Personally I don't like AR's. I carried one in the Army and never want to touch one of the [censored] things again. But get one in a real caliber and knock yourself out. I'll be happy to keep carrying my .30-30 lever and bringing home a deer per shot.
 
When a bad incident occurs, sometimes it is difficult to objectively place blame. At the skeet range I go to the only people that "misbehave" tend to be the under-thirty crowd with short barreled pump shotguns. After a while you tend to associate the individual's behavior with the firearm used, and for some people I can tell that some of the animosity carries over to the type of firearm. While most people would call BS, I know that there are some at the club that would support a ban on pump shotguns under 20". If they really thought about it they might change their mind, but often you are not thinking real clearly when angry.
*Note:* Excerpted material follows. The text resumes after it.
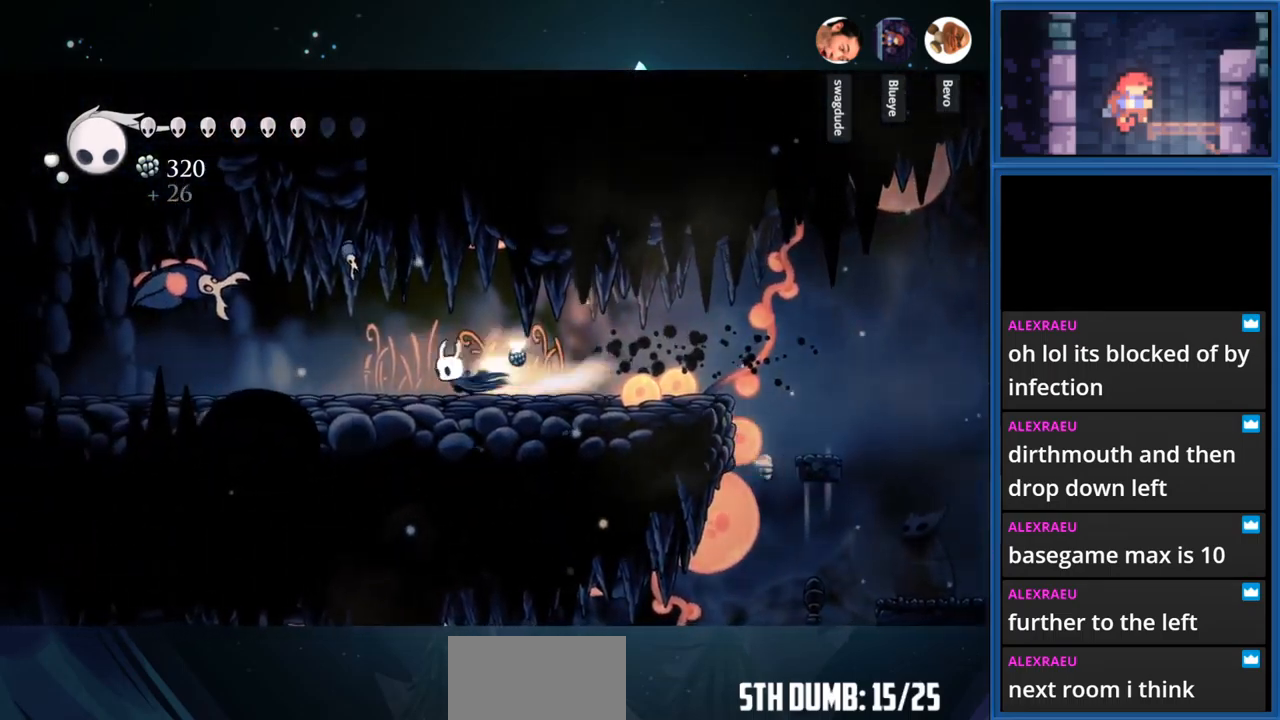
{"buttons": [], "right_stick": "center", "events": [[67, "R1", "up"], [200, "DPAD_LEFT", "up"], [233, "SQUARE", "down"], [383, "SQUARE", "up"]]}
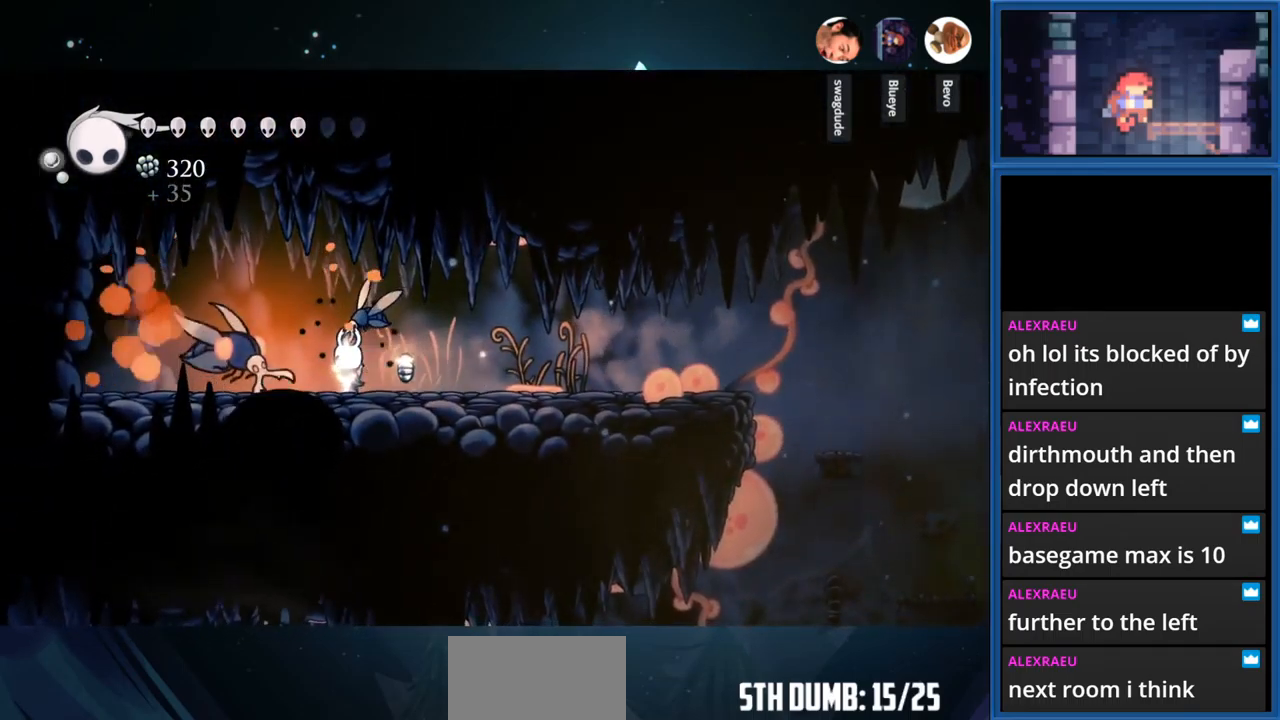
{"buttons": ["SQUARE"], "right_stick": "center", "events": [[100, "SQUARE", "down"], [267, "SQUARE", "up"], [483, "SQUARE", "down"]]}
I don't hunt with a rifle, so I don't know from first hand experience, but I would guess that something similar has been going on with hunting rifles. If, on average, more bad hunters use one particular style of rifle, then some will associate their ill will towards those practices with the tool being used.
 
I think this explanation is better than what I could do. An old man got pissed off about ARs in hunting, cooled off and realized what he had just said. It happens, I just don't think he needed to be fired over it. What he said in the blog post was wrong, but I cant think of anything else he could have done to apologize to gun owners. If he had just said "o ya, about that, my bad" then of course there would be an issue. But he has done everything humanly possible to recant his statement and apologize to gun owners and in my eyes its recanted.

It is amazing how people "change" after the chickens come home to roost. I don't know Zumbo and he truly may have had a change of heart, but freedom of speech isn't freedom from consequences. When you derive your living from the public then you have to be aware of how the public really feels. Zumbo was wrong and he has paid for it.

I accepted his apology when it happened, but accepting his apology didn't mean I was ever going to support him again.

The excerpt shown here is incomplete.